» Job: Pick out every line in the records that contains the word "Julia" and copy each of those lines in full.

■ ■ ■

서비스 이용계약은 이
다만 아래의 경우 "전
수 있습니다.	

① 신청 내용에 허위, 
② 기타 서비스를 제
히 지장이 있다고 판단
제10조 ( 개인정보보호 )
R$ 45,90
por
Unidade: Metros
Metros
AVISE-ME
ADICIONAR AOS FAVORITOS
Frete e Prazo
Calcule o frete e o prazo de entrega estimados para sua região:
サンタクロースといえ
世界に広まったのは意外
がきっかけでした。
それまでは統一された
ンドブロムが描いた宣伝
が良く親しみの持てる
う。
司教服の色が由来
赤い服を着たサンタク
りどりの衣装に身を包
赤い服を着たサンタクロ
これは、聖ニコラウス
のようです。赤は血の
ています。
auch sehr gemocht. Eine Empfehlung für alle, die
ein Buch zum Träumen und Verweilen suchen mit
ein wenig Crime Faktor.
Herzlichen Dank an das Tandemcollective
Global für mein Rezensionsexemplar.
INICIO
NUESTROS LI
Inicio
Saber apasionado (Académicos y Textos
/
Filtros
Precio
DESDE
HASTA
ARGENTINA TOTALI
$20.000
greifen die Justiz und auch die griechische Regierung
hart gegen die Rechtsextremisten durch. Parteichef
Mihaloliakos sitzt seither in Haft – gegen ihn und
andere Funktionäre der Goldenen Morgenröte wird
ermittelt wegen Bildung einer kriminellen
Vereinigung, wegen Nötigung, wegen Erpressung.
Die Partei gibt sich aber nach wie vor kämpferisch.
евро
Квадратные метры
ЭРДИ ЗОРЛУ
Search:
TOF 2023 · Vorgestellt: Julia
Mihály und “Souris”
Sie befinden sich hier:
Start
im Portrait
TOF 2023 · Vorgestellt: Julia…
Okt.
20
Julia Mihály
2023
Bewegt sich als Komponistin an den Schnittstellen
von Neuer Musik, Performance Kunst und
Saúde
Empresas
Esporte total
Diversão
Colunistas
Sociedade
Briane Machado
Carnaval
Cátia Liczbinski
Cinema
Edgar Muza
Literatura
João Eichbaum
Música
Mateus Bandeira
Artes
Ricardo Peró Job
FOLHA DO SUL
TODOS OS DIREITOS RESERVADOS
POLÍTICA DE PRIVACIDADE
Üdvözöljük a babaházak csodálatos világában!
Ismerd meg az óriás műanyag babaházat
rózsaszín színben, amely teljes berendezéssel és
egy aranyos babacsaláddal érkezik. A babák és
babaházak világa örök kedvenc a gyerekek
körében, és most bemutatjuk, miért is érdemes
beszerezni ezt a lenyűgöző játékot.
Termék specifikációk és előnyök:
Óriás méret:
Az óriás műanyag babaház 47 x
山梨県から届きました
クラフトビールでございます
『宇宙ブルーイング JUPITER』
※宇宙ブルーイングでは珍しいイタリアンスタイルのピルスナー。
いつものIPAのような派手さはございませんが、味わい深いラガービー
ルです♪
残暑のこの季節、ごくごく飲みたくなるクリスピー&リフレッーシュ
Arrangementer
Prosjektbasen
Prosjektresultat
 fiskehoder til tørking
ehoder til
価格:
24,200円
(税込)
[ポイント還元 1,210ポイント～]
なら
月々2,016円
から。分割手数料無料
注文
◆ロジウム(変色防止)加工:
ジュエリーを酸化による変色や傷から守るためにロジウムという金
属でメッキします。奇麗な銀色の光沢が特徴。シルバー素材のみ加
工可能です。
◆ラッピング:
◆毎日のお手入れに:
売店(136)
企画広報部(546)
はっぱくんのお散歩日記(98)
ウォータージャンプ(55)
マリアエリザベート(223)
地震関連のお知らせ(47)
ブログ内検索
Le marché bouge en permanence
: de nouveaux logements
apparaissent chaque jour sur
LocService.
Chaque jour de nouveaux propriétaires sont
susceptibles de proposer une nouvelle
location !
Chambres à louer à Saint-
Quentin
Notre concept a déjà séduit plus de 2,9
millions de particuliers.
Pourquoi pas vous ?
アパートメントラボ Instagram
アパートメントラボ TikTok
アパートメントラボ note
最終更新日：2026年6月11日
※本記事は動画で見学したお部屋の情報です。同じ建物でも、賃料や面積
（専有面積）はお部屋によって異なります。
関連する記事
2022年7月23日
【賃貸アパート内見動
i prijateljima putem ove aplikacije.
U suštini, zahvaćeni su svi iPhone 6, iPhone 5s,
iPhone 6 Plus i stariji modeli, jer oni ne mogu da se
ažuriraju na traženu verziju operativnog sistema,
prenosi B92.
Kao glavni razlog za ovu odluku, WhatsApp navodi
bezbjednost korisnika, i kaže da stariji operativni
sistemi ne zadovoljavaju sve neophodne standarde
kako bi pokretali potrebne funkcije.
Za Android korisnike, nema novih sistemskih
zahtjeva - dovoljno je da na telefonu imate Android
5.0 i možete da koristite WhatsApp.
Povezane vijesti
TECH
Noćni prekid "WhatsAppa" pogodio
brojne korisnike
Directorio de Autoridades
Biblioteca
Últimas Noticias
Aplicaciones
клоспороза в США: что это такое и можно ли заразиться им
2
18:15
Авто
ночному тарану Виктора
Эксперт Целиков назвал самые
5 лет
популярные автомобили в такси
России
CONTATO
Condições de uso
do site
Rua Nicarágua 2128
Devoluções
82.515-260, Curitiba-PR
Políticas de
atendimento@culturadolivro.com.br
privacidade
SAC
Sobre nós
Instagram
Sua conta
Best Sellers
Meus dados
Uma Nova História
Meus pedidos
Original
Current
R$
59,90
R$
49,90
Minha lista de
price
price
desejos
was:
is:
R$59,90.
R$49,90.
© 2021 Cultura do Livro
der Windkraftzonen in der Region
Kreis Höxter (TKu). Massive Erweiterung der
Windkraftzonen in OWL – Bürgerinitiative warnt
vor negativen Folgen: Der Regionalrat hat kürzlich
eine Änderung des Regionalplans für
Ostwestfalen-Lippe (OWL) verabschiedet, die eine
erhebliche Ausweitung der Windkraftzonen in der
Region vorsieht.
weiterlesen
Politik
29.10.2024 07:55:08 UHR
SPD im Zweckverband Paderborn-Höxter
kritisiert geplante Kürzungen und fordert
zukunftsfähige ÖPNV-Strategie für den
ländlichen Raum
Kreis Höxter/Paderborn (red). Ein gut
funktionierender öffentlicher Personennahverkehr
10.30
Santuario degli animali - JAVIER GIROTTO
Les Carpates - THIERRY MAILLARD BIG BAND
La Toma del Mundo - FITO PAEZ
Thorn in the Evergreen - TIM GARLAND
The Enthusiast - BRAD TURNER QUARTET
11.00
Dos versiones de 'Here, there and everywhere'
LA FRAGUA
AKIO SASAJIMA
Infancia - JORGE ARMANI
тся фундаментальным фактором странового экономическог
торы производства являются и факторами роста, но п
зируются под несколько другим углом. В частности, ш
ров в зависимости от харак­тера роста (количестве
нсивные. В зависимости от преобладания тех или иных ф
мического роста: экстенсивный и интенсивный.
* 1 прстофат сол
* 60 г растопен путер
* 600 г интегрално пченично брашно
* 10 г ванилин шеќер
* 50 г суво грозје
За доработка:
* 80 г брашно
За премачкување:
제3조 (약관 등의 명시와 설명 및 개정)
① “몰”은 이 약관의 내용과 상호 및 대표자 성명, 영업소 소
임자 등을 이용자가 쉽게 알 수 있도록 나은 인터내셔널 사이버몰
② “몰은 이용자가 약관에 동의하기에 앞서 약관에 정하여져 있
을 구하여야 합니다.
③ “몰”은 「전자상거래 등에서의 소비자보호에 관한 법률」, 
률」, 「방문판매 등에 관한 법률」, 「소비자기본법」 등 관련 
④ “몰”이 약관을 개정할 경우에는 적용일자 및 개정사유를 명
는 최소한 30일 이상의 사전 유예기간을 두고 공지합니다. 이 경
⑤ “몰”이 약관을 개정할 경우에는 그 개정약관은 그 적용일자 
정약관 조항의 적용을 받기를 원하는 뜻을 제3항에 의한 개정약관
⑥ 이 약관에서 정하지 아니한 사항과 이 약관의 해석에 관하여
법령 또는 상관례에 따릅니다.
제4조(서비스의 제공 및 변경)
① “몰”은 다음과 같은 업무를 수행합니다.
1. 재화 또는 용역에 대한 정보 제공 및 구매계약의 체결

■ ■ ■

» Task result:
TOF 2023 · Vorgestellt: Julia
TOF 2023 · Vorgestellt: Julia…
Julia Mihály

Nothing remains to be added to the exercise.